Given what you said here Moschops:

Moschops wrote:
I'll look at one of them at random and tell you the coins are definitely not both <other side of the coin I looked at> (because that way, I also do not have any information that you don't - I don't know what they are any more than you do).

I challenge you to find the logical fallacy in my post here:
http://cplusplus.com/forum/lounge/88256/#msg473370

Or in my program proving this results in 50% here:
http://cplusplus.com/forum/lounge/88256/#msg473380

As I did say at the start, the answer was 1/3 and I have changed the wording, searching for a less ambiguous wording.

The answer to the problem in the OP is certainly not 1/3. It's 1/2.
The answer to this problem:

What's the probability of HH given that ¬TT?

is 1/3. They sound very much alike, but they're entirely different. ¬TT gives a lot of information about the system. In the original problem, there was some uncertainty about the exact state the system was in because when you looked at the coins and said "not double tails" or "not double heads" there was some overlap at HT and TH. Without that overlap, the uncertainty is gone, and the probability does become 1/3:

P(HH | ¬TT) = P(¬TT | HH)P(HH) / (P(¬TT | HH)P(HH) + P(¬TT | HT)P(HT) + P(¬TT | TH)P(TH) + P(¬TT | TT)P(TT)) =
= P(¬TT | HH) / (P(¬TT | HH) + P(¬TT | HT) + P(¬TT | TH) + P(¬TT | TT)) =
= 1 / (1 + 1 + 1 + 0) =
= 1/3

Which is obvious. If it's not one of the four things, it has to be one of the other three, which still have uniform distribution.

I think HH' means "anything other than heads-heads". Is that true? If so, I think P(HH') is 3/4. If it's not true, what does HH' mean?

Like I said, this was the first thing I defined:

Let HH, TH, HT, and TT be the coin configurations, and TT' be you saying "it's not double tails".

My definition implies that even if the coins land on HT or TH, you may or may not say "it's not double tails".

Disch, nothing doing I'm afraid. It was badly worded (which is what I'm working on) so I'm chucking the whole lot out now :) Hopefully the new wording works better (along the lines of "I've tossed two coins and I'm telling you it's not tails-tails, and I'm not telling you anything else at all.
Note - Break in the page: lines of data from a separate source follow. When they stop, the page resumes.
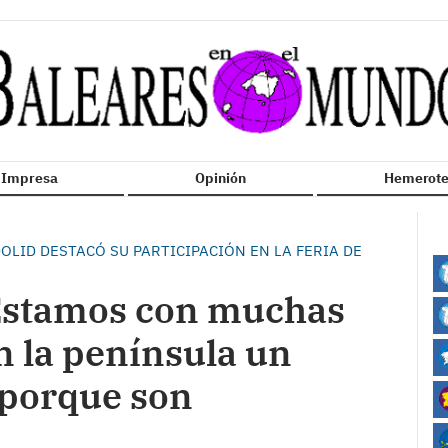
n Impresa
Opinión
Hemerote
OLID DESTACÓ SU PARTICIPACIÓN EN LA FERIA DE
“Estamos con muchas
n la península un
s porque son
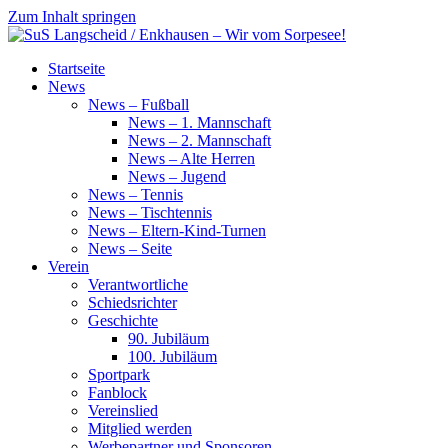
Zum Inhalt springen
SuS
Startseite
Langscheid
News
/
News – Fußball
Enkhausen
News – 1. Mannschaft
–
News – 2. Mannschaft
Wir
News – Alte Herren
vom
News – Jugend
Sorpesee!
News – Tennis
News – Tischtennis
News – Eltern-Kind-Turnen
News – Seite
Verein
Verantwortliche
Schiedsrichter
Geschichte
90. Jubiläum
100. Jubiläum
Sportpark
Fanblock
Vereinslied
Mitglied werden
Werbepartner und Sponsoren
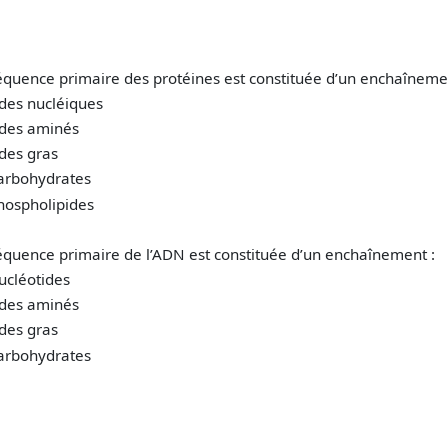
équence primaire des protéines est constituée d’un enchaîneme
ides nucléiques
ides aminés
ides gras
carbohydrates
phospholipides
séquence primaire de l’ADN est constituée d’un enchaînement :
ucléotides
ides aminés
ides gras
carbohydrates
:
What are the odds it's heads-heads?" which then becomes "I've got two children and I'm telling you they're not girl-girl. What are the odds they're boy-boy?")

Like I said, this was the first thing I defined: Let HH, TH, HT, and TT be the coin configurations, and TT' be you saying "it's not double tails".

Aha. P(TT') isn't the probability that it's not tails-tails. it's the probability that I SAY it's not tail-tails. Missed that.

Tell you what Moschops:

If I ever meet in you real life, we'll have to get together and do some gambling. You can flip the coins, tell me they're not HH or not TT, and I'll bet with 2:1 odds that the flips came out the same. I'll take that bet any day of the week.

I'm sorry guys, I still respect you, but wtf?

@Moschops
Effectively, regardless of which coin you look at, only one of the two possibilities of the coins being different is possible. It's also only possible for them to be the same. A coin doesn't magically get three sides so the odds are 1:2

To put this simply. You have two possible same scenarios. HH or TT. We can rule one of them out, but you're also effectively ruling out one of the HT or TH possibilities too, without knowing you are.

No matter how you word any problem that involves two sets of two, there is only a 50% chance of the final outcome when one is revealed. Eliminating one of the two, leaves one item left with two possibilities, which is exactly where the 50% chance comes from. You can spin it, twist it, slice it up and dice it, but something that has only two possible outcomes can't magically grow a third.

@Disch
I have some gambling games if you're interested, but be warned, the odds aren't forever in your favor.